La proximité qu’arrive à créer un télétravailleur avec son équipe influence l’expérience vécue dans l’organisation et même ses résultats. Mais quelles sont les pratiques managériales à mettre en œuvre pour permettre un meilleur partage du leadership au sein d’une équipe dispersée géographiquement?

Le télétravail est de plus en plus populaire auprès des salariés. Il a même gagné ses lettres de noblesse en se révélant comme une solution inespérée à la situation de confinement vécue un peu partout dans le monde au printemps 2020.

Avant la pandémie, un nombre grandissant d’organisations publiques et privées avait déjà adopté le télétravail, bien que son développement, tant au Québec qu’en France, ait été plus lent que ce que prédisaient les experts.
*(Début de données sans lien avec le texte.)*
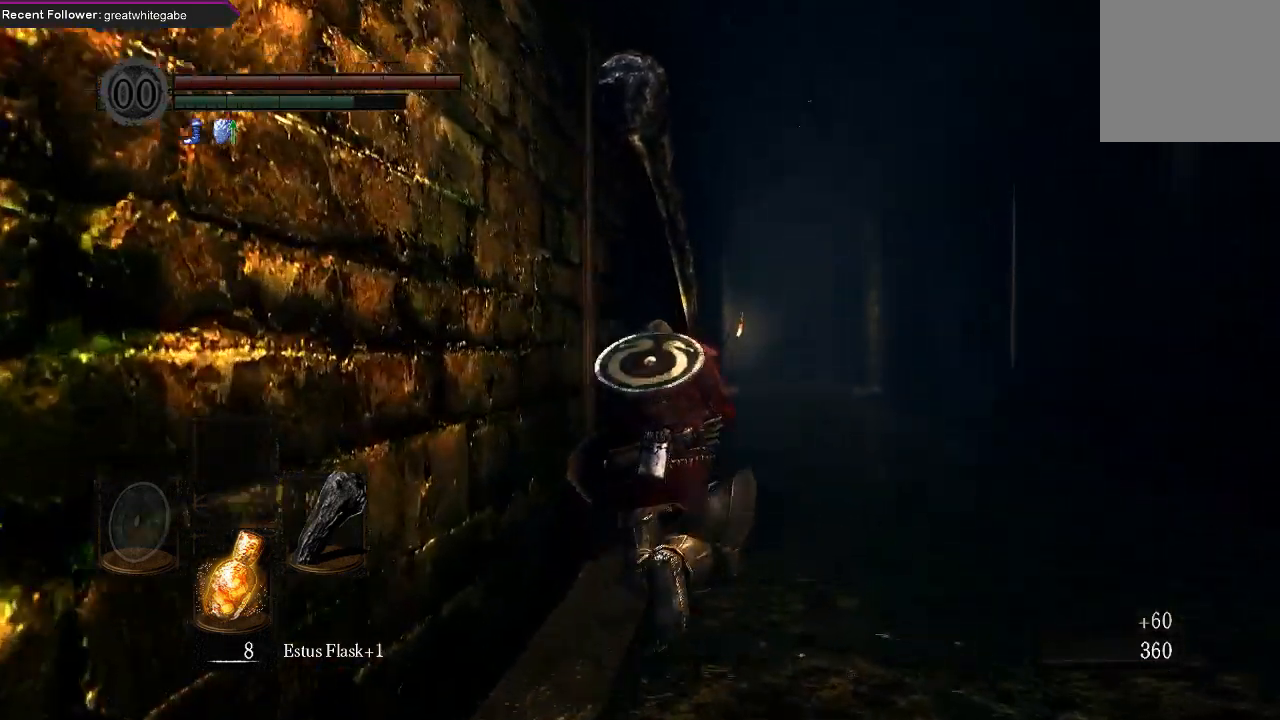
{"buttons": ["B"], "left_stick": "up", "right_stick": "center", "events": [[233, "right_stick", "down"], [400, "right_stick", "center"]]}
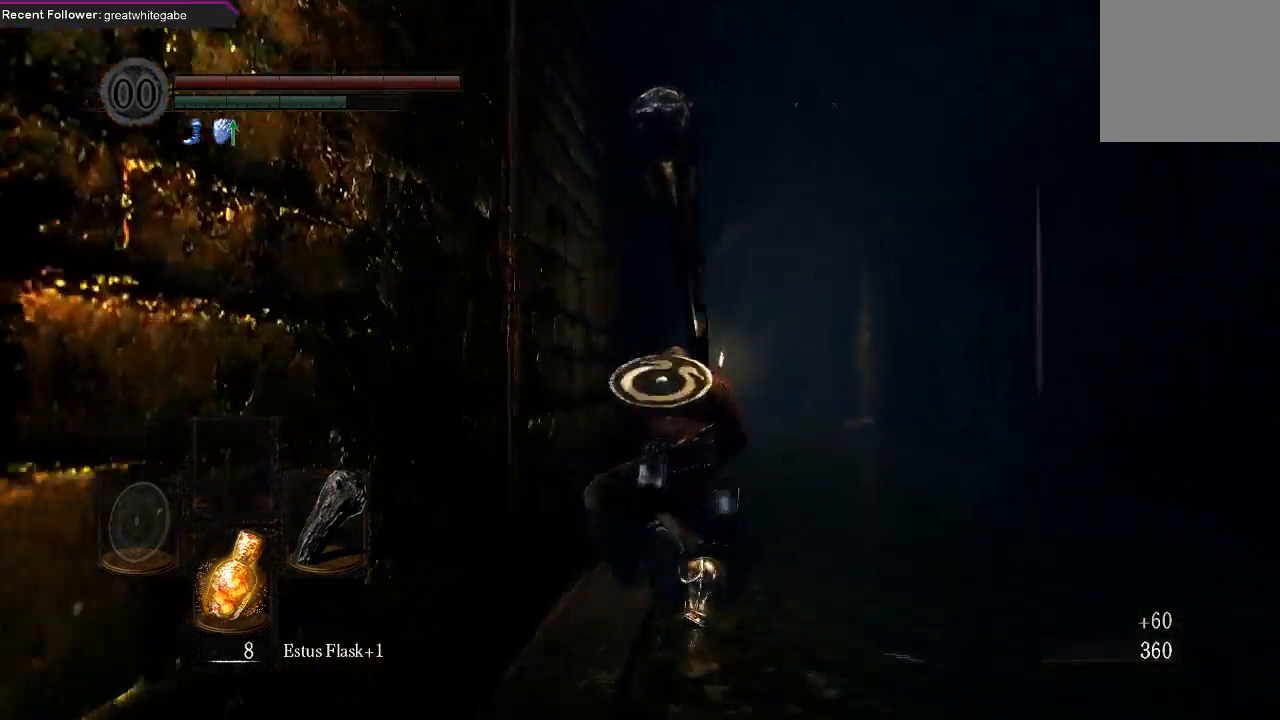
{"buttons": ["B"], "left_stick": "up", "right_stick": "center", "events": []}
En Europe, la France est par exemple moins avancée que le Danemark, la Suède, les Pays-Bas, la Grande-Bretagne ou le Luxembourg. L’Agence nationale pour l’amélioration des conditions de travail, une organisation française vouée à l’amélioration de l’organisation du travail et des relations professionnelles, estimait que 79 % des salariés travaillaient à domicile en 2014. De ce chiffre, les deux tiers effectuaient leurs tâches en dehors du cadre réglementaire, et 8 %, en tiers-lieu.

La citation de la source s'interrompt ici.